Fakat bir evladın yüreğine anne sevgisi yerleştiren; bir annenin evlat gönlüne evlat sevgisi inşa eden yüce Rabbimiz sevginin ve merhametin en büyük kaynağıdır, unutmamak gerekir.

Kutlu vakitlerinin birinde, pazarda evladını kaybettikten sonra bulan annenin evladını bağrına bastığını görünce sahabeye sorar: "Bu anne, çocuğunu ateşe atabilir mi?Sahabe-i kiram: "Hayır Ya Resulallah bu mümkün müdür?" Alemlere rahmet (sav): "İşte bilin ki Allah da kullarına karşı muhabbeti ve sevgisi bu annenin evladına olan muhabbetinden daha çoktur." Yüce Rabbimiz, "anneyi" kendi ahlakında yaratmış. Herhangi bir karşılık beklemeden, her daim veren, her daim paylaşan bir ruh inşa etmiş.

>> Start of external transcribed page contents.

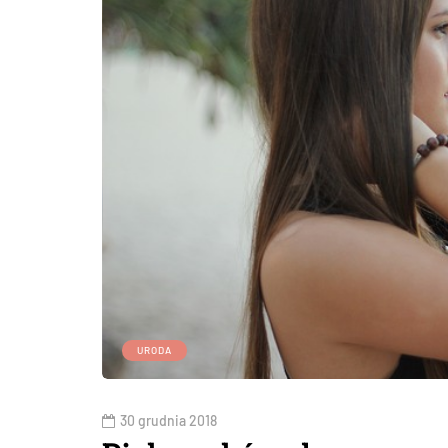
URODA
30 grudnia 2018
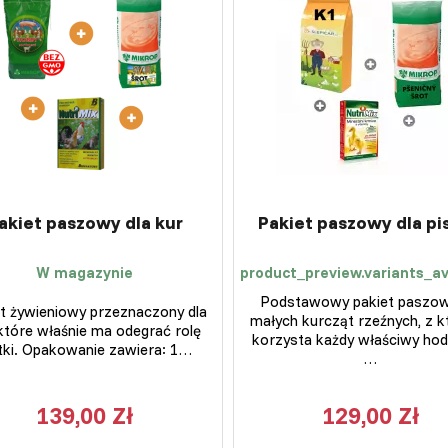
akiet paszowy dla kur
Pakiet paszowy dla pi
W magazynie
product_preview.variants_av
Podstawowy pakiet paszow
t żywieniowy przeznaczony dla
małych kurcząt rzeźnych, z 
 które właśnie ma odegrać rolę
korzysta każdy właściwy ho
ki. Opakowanie zawiera: 1…
…
139,00 Zł
129,00 Zł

Yaradılış sırrına vakıf olamayan bir takım "kadınlar" görüyoruz çağımızda çocuklarını köpek yavrusu gibi doğuran, nefsine düşkün, benliğini öne çıkaran.

Nefsini ayaklar altına alabilmeyi. "Ben" demekten çok yavrum demeyi bilen anneler gün geçtikçe sayısal kan kaybediyorlar. Rabbimizin fıtratlara yerleştirmiş olduğu o mükemmel annelik duygusunu, sinir damarlarının tutup vücudundan koparırcasına sıyırıp atmak isteyen anneler var.

İnsanlığın en büyük kavramlarını bünyesinde süs diye taşıyabilen bu güzel insanlar, hangi fikirlerin, hangi feminist ideolojilerin dürtüsüyle bu hale gelmiş olabilirler, bilemiyoruz.

Çağdaş ve modern dünya sisteminin kabul ettiği "anneler günü" konusunda itirazlarımız olacaksa bile güzel hatırlatmaları, öze/fıtratına dönüş hatırlatmalarını söz ya da görsel olarak sıkça hatırlatıldığı bugünü (yani anneler gününü) saygı ve hürmetle kutlamalıyız vesselam.